U.S. anti-terrorism rules require airlines and immigration services to check traveler's names against an ever-expanding list of terror suspects and criminals. But how can you match a foreign name when that name can be spelled many different ways in English?

Last November Pakistani-born Mir Aimal Kasi was executed for the 1993 murder of two employees of the Central Intelligence Agency.

He had entered the United States a few years earlier undetected, even though his name was on a terrorist watch list. "He got a visa, crossed the border, purchased an AK-47 and shot five people in front of the CIA. His name was on all the watch lists," said John Hermansen, co-founder of the Virginia-based Language Analysis Systems. "He was a persona non grata in the United States but because of the difference of one letter in his name, he was able to do all those things, get a visa, cross the border, pass the gun check. So that's probably the best-documented and most egregious case of what happens when we don't pay attention to the issue of personal names."

Mr. Hermansen has developed a name reference library and name-search software to help prevent such slips in the future.

Understandably, the demand for name-search technology soared after the 2001 terrorist attack against the World Trade Center.

The key to a thorough search, Mr. Hermansen says, is understanding the culture of the name and the information it contains. "A name can tell you the gender of a person, maybe the religion, social status of that person," he said. "Something about family or marriages or siblings is indicated in some cultures. You can find out what country the name is commonly used in."

Over the past two decades Mr. Hermansen's company has complied a reference library of more than one billion names from just about every country in the world.

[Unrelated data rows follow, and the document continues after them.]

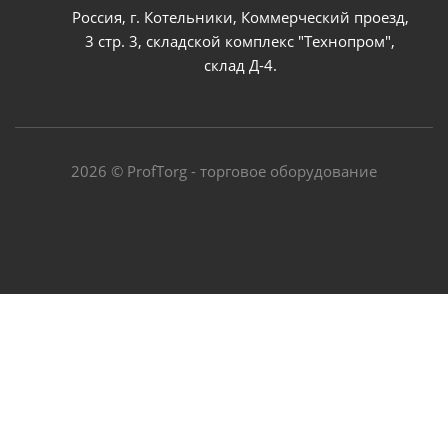
Россия, г. Котельники, Коммерческий проезд,
3 стр. 3, складской комплекс "Технопром",
склад Д-4.
2026 © ProfTorg - торговое оборудование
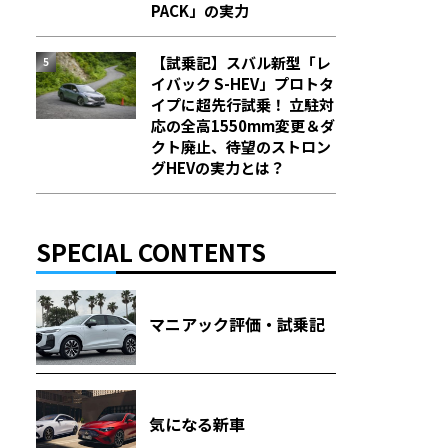
PACK」の実力
【試乗記】スバル新型「レ
イバック S-HEV」プロトタ
イプに超先行試乗！ 立駐対
応の全高1550mm変更＆ダ
クト廃止、待望のストロン
グHEVの実力とは？
SPECIAL CONTENTS
マニアック評価・試乗記
気になる新車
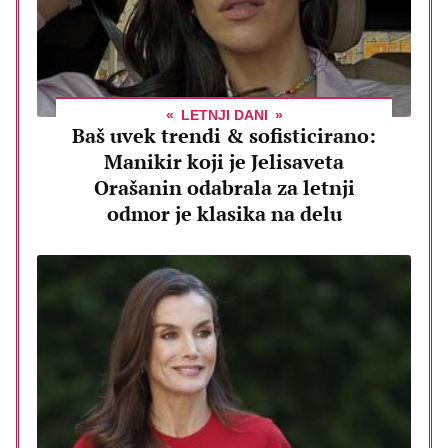
LETNJI DANI
Baš uvek trendi & sofisticirano:
Manikir koji je Jelisaveta
Orašanin odabrala za letnji
odmor je klasika na delu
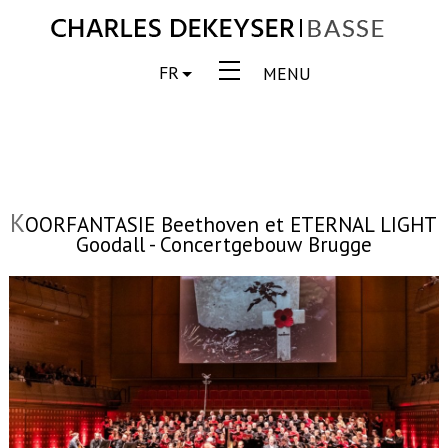
FR
MENU
K
OORFANTASIE Beethoven et ETERNAL LIGHT
Goodall - Concertgebouw Brugge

But that is not enough. Mr. Hermansen and others working in the field have put together lists of name variables to facilitate the search for a match. "So you'll see the name like Mohamed, always spelled the same way in Arabic," continued John Hermansen. "We have almost 200 variations of it in our data base that have shown up that people would want to match if they found that the other names in the string also matched. So as names are heard and written down, you have names like Abd el Rahman that's really pronounced more fluently so it may occur all as one string. Those two forms of that name would have to be also matched."

Knowing the origin of the name can help a bank or an INS agent detect a fraud. "For instance, in a Russian name at the end you would see a Romanov spelled with a 'v' or 'off' but never with a 'ph'," he said.

The CIA and the FBI are relying more on such extensive name-search systems in their hunt for terrorists. So is the INS, which has to vet immigrants and non-immigrants entering the country. Airlines and banks now are required to check customer names against terrorist watch lists too.

Richard Wagner runs the New York-based Intelligent Search Technology firm, which provides computer technology to speed the data base search. Using my name as an example, he shows just how fast the search can be. "I've just typed the name into a name field and I'm about to press the 'run' button," he said. "When you press the 'run' button essentially what happens is you're asking the system to go out and perform a search. I just performed the search and you'll be delighted to know that you do not exist on any of the terrorist lists."

Mr. Wagner says companies and law enforcement agencies can check about 4,000 names a second, including different spellings or nicknames. "When they type in Bill Clinton, should he be on any of the database lists, they'd wouldn't only find Bill Clinton, they'd find Billy Clintons and William Jefferson Clinton," he said.

Investigators also are using name search systems to help trace the money trail of suspected terrorists.

But the technology has other practical applications too.

Mr. Hermansen of Language Analysis Systems says companies also use the search tools to help identify target markets - like women or minorities. He says the information they need to do that is in the name.